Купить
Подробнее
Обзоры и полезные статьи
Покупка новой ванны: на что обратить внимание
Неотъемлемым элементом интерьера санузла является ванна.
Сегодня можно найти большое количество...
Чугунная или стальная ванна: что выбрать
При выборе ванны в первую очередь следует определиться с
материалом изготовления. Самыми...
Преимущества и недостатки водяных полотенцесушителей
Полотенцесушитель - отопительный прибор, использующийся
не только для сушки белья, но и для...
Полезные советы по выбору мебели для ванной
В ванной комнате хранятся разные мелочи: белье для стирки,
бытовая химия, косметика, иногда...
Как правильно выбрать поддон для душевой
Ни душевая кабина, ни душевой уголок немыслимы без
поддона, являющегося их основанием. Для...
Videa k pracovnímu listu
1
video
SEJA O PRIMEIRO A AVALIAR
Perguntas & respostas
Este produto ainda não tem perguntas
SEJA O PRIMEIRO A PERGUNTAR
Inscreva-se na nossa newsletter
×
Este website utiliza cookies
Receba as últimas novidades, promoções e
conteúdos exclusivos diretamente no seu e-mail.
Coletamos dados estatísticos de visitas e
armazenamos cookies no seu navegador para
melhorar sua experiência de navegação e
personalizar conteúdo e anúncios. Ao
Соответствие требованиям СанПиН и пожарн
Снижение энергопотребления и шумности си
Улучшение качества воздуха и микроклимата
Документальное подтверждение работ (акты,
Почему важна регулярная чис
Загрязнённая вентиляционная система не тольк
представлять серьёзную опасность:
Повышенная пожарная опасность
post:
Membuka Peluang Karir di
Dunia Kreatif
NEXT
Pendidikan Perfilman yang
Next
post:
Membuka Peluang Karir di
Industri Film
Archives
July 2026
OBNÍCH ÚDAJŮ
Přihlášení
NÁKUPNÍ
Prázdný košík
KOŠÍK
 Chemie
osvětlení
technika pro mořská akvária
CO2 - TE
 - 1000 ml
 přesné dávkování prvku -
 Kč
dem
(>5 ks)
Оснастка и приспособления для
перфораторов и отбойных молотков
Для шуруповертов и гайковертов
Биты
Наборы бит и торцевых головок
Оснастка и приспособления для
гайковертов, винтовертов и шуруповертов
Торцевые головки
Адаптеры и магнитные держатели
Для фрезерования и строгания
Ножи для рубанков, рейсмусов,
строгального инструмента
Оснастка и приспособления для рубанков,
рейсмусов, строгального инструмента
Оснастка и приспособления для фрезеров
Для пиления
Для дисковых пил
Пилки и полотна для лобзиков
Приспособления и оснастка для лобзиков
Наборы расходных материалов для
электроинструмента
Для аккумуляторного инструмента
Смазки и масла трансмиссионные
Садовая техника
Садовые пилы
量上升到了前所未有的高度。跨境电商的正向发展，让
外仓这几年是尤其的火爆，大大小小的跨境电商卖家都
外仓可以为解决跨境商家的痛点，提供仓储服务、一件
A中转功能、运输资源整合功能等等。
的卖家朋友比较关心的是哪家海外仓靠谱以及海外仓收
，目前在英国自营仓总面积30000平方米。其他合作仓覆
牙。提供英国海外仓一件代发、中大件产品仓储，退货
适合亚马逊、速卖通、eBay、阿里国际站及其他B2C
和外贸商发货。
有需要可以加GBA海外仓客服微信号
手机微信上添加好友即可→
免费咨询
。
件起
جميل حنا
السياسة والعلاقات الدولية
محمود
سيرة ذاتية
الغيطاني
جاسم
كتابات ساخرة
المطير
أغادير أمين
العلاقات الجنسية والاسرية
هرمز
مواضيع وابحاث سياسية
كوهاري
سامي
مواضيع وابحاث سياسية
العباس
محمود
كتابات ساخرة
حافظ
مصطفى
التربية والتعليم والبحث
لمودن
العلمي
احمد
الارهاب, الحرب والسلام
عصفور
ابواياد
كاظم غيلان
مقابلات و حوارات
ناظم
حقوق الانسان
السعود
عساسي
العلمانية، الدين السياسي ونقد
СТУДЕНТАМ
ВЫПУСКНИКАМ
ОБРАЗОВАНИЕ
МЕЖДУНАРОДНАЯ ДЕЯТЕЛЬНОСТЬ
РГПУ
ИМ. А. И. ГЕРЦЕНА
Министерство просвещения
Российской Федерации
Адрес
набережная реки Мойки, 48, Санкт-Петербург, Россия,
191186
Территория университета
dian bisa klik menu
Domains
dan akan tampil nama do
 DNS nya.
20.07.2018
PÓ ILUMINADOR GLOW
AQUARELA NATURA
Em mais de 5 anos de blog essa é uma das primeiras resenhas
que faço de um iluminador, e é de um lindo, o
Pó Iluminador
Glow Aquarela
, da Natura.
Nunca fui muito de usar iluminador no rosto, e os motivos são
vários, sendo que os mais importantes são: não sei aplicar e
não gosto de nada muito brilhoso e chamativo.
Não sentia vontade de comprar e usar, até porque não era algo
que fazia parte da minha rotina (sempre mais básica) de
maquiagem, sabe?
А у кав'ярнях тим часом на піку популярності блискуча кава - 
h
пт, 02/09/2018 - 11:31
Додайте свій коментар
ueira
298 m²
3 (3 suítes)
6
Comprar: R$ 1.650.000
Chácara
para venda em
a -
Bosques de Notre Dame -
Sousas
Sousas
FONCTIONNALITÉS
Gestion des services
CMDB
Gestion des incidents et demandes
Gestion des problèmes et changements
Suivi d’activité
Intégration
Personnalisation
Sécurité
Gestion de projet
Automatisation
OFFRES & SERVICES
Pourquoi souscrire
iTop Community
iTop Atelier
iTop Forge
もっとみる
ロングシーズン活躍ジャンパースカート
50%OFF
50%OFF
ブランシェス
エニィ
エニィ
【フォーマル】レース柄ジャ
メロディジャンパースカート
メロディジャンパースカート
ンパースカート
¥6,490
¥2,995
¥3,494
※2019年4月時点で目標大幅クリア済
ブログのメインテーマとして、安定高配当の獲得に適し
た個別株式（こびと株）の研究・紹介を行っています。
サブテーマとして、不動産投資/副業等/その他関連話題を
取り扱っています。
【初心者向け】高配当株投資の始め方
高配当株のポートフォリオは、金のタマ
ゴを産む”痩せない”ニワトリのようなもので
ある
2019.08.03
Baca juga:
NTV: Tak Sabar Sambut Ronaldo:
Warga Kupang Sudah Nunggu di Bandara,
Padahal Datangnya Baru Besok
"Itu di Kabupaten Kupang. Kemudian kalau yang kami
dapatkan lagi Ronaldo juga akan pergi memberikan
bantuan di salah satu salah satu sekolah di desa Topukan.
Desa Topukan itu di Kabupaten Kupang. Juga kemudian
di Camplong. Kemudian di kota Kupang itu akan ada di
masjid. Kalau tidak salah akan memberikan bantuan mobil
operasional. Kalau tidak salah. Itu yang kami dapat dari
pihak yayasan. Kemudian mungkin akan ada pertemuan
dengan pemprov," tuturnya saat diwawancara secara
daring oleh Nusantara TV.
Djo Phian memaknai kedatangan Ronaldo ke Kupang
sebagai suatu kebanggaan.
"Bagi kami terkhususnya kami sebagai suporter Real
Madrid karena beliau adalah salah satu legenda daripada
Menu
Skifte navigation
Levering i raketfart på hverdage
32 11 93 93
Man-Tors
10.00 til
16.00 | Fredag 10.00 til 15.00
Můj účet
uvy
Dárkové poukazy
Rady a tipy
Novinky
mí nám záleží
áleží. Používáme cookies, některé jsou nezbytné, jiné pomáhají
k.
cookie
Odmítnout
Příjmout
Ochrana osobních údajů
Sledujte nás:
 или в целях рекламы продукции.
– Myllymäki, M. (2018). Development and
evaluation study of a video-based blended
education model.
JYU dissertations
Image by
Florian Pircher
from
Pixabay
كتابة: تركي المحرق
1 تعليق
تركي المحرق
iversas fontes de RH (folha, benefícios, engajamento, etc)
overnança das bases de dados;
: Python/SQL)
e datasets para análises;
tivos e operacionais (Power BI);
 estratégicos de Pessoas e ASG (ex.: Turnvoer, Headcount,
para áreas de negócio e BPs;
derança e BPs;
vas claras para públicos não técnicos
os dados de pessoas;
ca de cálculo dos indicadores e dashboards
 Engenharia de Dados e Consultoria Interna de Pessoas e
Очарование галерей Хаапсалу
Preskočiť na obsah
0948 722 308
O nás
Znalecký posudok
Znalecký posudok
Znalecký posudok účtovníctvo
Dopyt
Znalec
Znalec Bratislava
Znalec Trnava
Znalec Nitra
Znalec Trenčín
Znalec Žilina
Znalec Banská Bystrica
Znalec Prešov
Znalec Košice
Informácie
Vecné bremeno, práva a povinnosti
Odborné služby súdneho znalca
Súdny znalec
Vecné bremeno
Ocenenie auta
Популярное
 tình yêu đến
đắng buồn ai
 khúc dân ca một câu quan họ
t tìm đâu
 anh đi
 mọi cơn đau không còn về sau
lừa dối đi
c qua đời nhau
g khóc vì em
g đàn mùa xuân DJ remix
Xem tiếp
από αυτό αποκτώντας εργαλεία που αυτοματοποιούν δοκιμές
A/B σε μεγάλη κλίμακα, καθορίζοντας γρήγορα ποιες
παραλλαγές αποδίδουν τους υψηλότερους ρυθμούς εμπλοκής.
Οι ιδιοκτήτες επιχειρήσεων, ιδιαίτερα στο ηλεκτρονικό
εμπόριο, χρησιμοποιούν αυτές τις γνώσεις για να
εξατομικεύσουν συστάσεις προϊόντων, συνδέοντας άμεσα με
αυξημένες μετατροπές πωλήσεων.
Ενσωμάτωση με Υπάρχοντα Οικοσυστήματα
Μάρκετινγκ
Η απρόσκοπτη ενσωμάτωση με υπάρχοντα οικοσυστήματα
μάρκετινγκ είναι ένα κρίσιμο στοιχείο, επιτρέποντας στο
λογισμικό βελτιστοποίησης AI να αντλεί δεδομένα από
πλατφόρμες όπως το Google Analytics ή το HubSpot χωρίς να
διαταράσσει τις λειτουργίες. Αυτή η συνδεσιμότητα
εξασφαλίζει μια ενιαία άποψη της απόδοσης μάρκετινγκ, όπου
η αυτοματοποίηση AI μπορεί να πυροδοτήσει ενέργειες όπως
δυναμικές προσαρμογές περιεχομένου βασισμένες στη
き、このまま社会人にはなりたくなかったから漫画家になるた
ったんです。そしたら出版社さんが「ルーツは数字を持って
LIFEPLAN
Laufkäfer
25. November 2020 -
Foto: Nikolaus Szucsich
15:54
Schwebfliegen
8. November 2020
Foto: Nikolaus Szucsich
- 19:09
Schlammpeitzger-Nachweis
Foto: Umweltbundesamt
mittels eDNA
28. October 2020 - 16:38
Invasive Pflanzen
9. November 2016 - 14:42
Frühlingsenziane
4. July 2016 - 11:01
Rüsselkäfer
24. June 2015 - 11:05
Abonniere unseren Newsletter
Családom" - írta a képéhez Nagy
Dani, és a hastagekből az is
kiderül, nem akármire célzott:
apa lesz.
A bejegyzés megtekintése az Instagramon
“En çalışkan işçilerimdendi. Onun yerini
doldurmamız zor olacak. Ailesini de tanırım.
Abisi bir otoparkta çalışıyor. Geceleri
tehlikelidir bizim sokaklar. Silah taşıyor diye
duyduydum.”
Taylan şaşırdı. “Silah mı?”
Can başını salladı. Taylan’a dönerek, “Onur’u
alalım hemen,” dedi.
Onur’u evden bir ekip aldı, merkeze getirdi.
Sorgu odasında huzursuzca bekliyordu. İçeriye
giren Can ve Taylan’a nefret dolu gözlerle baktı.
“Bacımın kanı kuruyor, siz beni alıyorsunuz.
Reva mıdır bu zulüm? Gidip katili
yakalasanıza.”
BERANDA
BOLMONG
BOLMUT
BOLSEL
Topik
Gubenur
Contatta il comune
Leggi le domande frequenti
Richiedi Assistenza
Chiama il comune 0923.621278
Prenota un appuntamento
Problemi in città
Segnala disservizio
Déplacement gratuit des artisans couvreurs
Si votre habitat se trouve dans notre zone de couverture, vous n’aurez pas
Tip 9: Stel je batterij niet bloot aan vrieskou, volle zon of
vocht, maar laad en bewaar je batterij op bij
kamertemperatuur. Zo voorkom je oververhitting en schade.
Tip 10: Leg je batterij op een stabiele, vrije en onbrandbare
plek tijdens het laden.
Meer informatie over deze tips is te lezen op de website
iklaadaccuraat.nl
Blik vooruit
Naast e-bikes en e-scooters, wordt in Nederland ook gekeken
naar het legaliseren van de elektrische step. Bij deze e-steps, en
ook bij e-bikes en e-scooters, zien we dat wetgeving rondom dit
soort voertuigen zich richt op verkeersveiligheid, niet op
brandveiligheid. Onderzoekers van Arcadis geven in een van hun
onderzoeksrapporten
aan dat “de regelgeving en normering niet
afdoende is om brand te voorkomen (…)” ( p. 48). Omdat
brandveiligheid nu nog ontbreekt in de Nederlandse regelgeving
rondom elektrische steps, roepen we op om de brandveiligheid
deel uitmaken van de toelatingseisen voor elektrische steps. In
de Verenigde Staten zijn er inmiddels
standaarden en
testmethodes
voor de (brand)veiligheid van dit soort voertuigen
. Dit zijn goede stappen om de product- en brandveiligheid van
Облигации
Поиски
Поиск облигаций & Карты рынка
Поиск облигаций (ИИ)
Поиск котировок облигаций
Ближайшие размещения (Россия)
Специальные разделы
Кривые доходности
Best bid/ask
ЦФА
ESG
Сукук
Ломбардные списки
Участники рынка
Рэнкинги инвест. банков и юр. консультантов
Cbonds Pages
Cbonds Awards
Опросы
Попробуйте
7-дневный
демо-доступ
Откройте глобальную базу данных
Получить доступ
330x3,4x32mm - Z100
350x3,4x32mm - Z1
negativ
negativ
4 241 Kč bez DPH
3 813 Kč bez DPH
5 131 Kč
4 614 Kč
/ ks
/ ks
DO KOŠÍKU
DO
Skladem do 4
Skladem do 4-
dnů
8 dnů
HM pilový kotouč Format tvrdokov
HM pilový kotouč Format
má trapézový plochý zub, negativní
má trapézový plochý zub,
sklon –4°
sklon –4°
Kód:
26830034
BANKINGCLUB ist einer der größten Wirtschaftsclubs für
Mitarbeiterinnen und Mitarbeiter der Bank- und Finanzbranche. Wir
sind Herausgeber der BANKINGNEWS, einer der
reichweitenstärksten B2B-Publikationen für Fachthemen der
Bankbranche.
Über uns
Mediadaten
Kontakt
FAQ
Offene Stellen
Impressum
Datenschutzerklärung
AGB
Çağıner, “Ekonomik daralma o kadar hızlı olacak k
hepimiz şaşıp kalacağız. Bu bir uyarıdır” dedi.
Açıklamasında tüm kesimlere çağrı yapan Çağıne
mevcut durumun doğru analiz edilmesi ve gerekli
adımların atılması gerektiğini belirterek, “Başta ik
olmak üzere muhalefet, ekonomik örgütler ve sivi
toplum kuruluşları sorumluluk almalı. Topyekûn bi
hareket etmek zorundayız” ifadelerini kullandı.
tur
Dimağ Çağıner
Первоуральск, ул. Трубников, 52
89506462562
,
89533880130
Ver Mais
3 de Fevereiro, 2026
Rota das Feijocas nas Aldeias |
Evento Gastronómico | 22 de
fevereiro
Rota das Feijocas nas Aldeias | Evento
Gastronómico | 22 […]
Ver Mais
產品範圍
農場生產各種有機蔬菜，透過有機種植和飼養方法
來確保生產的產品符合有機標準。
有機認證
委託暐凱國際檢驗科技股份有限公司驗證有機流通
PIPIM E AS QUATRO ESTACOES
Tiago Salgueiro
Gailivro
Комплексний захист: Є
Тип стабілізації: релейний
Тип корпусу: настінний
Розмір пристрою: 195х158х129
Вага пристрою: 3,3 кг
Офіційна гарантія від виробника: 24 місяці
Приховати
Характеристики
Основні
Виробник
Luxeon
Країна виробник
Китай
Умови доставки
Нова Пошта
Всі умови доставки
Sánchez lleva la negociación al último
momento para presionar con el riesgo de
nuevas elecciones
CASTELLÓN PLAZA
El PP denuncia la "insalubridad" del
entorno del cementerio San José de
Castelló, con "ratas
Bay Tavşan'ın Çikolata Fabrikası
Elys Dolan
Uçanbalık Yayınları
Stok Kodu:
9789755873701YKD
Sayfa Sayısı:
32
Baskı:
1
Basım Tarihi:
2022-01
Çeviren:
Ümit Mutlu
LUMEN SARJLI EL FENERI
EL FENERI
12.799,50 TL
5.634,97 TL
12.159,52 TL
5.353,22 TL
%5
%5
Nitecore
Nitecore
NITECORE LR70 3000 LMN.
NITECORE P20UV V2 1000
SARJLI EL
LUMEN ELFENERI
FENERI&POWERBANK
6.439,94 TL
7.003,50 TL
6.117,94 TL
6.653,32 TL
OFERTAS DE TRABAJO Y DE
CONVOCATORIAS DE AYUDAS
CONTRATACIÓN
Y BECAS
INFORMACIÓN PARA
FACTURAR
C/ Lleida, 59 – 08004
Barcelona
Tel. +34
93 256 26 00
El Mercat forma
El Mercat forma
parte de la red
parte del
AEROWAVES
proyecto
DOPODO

> Prompt
Every line that contains the string "PRIMEIRO" should be copied from the records.

> Response to the task
SEJA O PRIMEIRO A AVALIAR
SEJA O PRIMEIRO A PERGUNTAR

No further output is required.